PM made ‘no effort’ to secure tax breaks for married couples

David Cameron and George Osborne made “no effort at all” to include a tax break for married couples in the Queen’s Speech, according to a Liberal Democrat source.

It comes as the Government faces criticism for being slow to introduce the tax breaks while rushing through same-sex marriage.

This week a leaked letter from a Government Minister was revealed showing an announcement will be made in “due course”.

Surprising

But according to the Lib Dem source, the Prime Minister and the Chancellor did not push for the move to be included in the Sovereign’s announcement on forthcoming legislation.
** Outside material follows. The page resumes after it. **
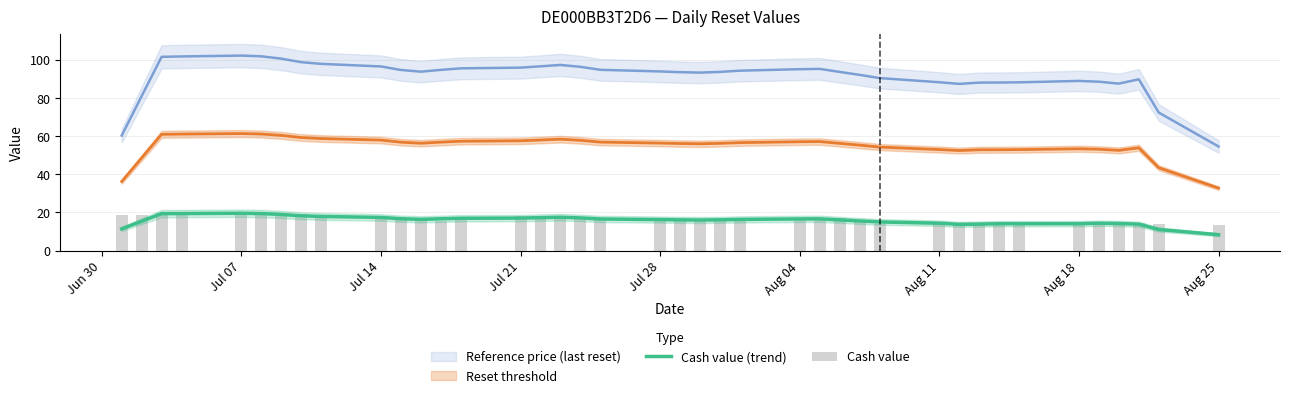

At which label does Cash value (trend) reach its minimum?

Aug 25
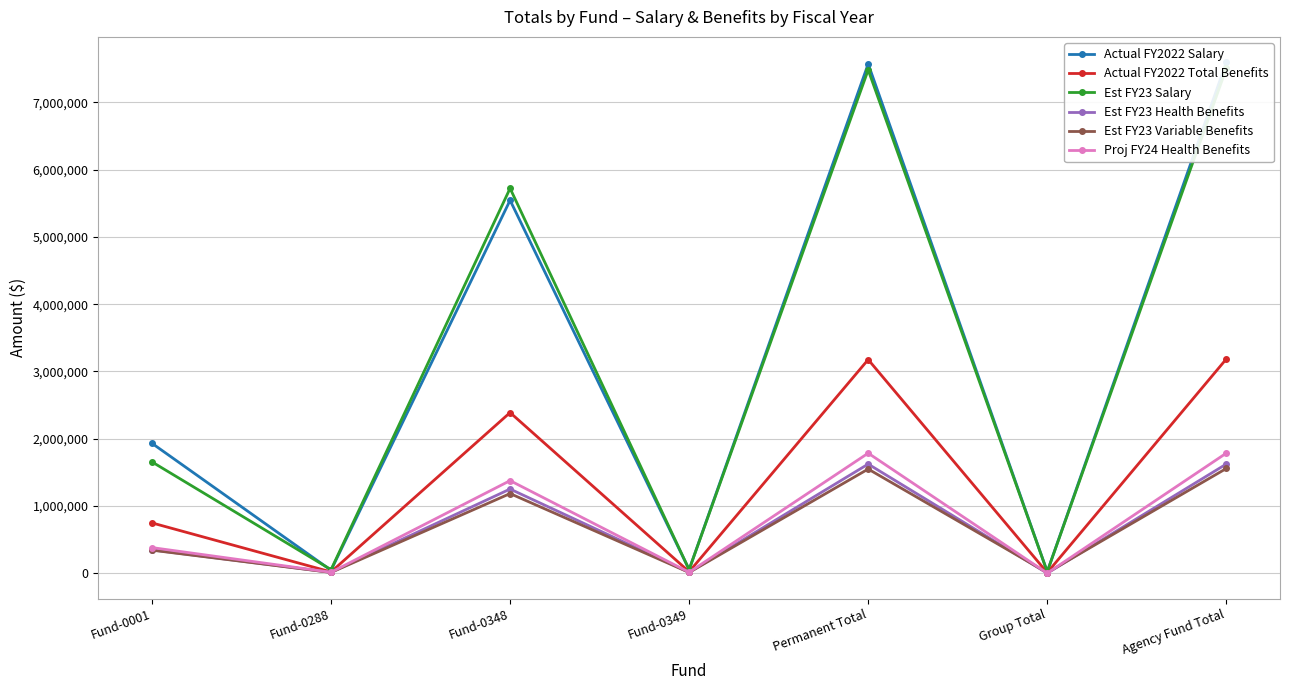

How many values in Proj FY24 Health Benefits are above zero?

6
The source added: “We found that surprising since they keep going on about it”.

A Daily Mail editorial, while welcoming the idea of marriage tax breaks, sounded “a note of scepticism”, commenting that the proposal may not actually materialise.

Never?

It commented: “All we are told is that the tax breaks will be available ‘in due course’ (which will mean ‘never’, if an incoming government repeals them before they take effect).”

And the newspaper noted that there was “no such hesitation”, “about pressing ahead with legalising gay marriage, which no party promised”.

It added: “How can they call themselves Tories, if they think upholding the traditional family is less important?”

Controversial

Sir Gerald Howarth, a former defence minister, criticised the delay in marriage tax breaks – and compared it to the push for same-sex marriage.

He said: “We constantly get told it’s going to happen, but when?”

He added: “The Government has forced through gay marriage.

“Why is this commitment such a difficult one to fulfil?”

Absence

An editorial in The Daily Telegraph yesterday noted that when David Cameron introduced his “deeply controversial proposals for gay marriage” he claimed that they would help to “strengthen the institution as a whole”.

“Yet”, the newspaper added, “every time Mr Osborne appears in the House of Commons to unveil his latest plans, this particular tax policy is conspicuous by its absence”.